═════ Texto del ejercicio ═════

Canillo revive la tradición de la danza del oso Ossa de Caselles de hace 80 años

La danza del oso Ossa de Caselles regresó al exterior en la iglesia de Sant Joan de Caselles tras más de 80 años, atrayendo a 100 asistentes a la Festa Major del Vilar

Sintetizado a partir de:
Diari d'AndorraEl PeriòdicAltaveu

Claves

  • Representada al aire libre tras la misa de las 4 de la tarde oficiada por mossèn Ramon de Canillo, con actores de Animal Escola de Teatre.
  • El oso llega con rugidos, baila con mujeres, hombres y público al son de música animada, omitiendo elementos violentos.
  • Última vez en 1942; el conseller Jordi Alcobé promete su permanencia como identidad parroquial.
  • 100 asistentes disfrutaron del fondo nevado, chocolate caliente y churros; prevista hoguera para el próximo año.

La parroquia de Canillo revivió la danza del oso Ossa de Caselles el 27 de diciembre tras más de 80 años, representándola al aire libre en la iglesia de Sant Joan de Caselles como parte de la Festa Major del Vilar. Alrededor de 100 personas asistieron a la misa y al espectáculo, aunque algunas crónicas señalaron unos 50 participantes que llenaron el espacio.

═════ Datos guardados ═════

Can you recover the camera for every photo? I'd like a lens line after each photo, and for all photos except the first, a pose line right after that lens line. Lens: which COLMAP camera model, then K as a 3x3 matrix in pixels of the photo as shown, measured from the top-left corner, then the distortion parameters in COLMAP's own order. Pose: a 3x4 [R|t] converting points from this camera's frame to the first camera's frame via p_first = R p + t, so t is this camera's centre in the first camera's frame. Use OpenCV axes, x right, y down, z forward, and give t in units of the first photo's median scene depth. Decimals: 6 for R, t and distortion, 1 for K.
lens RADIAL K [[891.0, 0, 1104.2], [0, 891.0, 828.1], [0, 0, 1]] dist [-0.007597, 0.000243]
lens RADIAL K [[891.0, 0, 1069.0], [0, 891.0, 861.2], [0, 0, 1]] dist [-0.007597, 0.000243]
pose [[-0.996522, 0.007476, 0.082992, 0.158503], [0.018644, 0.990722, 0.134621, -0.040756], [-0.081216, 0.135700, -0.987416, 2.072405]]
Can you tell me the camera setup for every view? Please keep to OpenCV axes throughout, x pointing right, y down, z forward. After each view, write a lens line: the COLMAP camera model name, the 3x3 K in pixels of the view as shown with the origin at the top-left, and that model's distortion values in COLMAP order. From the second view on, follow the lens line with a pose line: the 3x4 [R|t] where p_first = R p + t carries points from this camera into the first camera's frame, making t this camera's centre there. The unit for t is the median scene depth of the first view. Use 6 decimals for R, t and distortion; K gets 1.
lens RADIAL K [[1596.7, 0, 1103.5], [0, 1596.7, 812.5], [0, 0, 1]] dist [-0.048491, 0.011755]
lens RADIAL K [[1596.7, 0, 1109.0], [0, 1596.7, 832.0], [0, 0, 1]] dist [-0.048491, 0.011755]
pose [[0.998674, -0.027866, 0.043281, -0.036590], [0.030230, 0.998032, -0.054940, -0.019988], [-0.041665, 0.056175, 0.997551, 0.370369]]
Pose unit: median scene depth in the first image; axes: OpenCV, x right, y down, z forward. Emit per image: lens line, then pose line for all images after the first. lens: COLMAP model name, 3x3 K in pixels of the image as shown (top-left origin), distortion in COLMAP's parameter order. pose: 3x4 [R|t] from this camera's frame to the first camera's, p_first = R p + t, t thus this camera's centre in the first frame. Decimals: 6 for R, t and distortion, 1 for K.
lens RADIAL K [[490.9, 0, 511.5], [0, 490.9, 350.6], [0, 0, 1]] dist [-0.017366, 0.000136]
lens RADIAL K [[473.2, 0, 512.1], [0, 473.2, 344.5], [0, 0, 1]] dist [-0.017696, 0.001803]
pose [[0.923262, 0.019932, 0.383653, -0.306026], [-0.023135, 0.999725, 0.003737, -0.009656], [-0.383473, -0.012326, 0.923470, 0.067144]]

═════

*Tareas del ejercicio*.
a) Por favor, cita literalmente un fragmento del texto sobre la danza del oso de Caselles. Empieza en las palabras que contienen "Sintetizado a partir" y termina después de "omitiendo elementos violentos.".
b) Según el texto sobre la danza del oso de Caselles, ¿en qué año se había representado por última vez?
c) Prosigue el texto sobre la danza del oso de Caselles a partir de su última oración.

*Lista de respuestas*.
a)
Sintetizado a partir de:
Diari d'AndorraEl PeriòdicAltaveu

Claves

  • Representada al aire libre tras la misa de las 4 de la tarde oficiada por mossèn Ramon de Canillo, con actores de Animal Escola de Teatre.
  • El oso llega con rugidos, baila con mujeres, hombres y público al son de música animada, omitiendo elementos violentos.

b) En 1942.

c)
El evento comenzó a las 4 de la tarde con una misa solemne oficiada por mossèn Ramon de Canillo, seguida de una actuación de Iñaki Barrocal. Actores de Animal Escola de Teatre, entre ellos Joan Hernández e Irina Robles, condujeron luego al público al exterior a las 5 de la tarde. Los rugidos anunciaron la llegada del oso, provocando un pánico fingido entre los personajes. Los músicos tocaron melodías animadas para calmarlo, lo que llevó al oso a bailar: primero con las mujeres, luego con los hombres y finalmente con los espectadores en una exhibición comunitaria que enfatizaba la cultura popular y el teatro por encima de las escenas violentas del cazador de la historia original.

El buen tiempo y las montañas cubiertas de nieve proporcionaron un fondo impactante, con una opción interior preparada por si llovía. La tradición, documentada por última vez en 1942 y vinculada tanto a Canillo como a Encamp, se relaciona con las celebraciones de Sant Joan Evangelista y las costumbres del carnaval.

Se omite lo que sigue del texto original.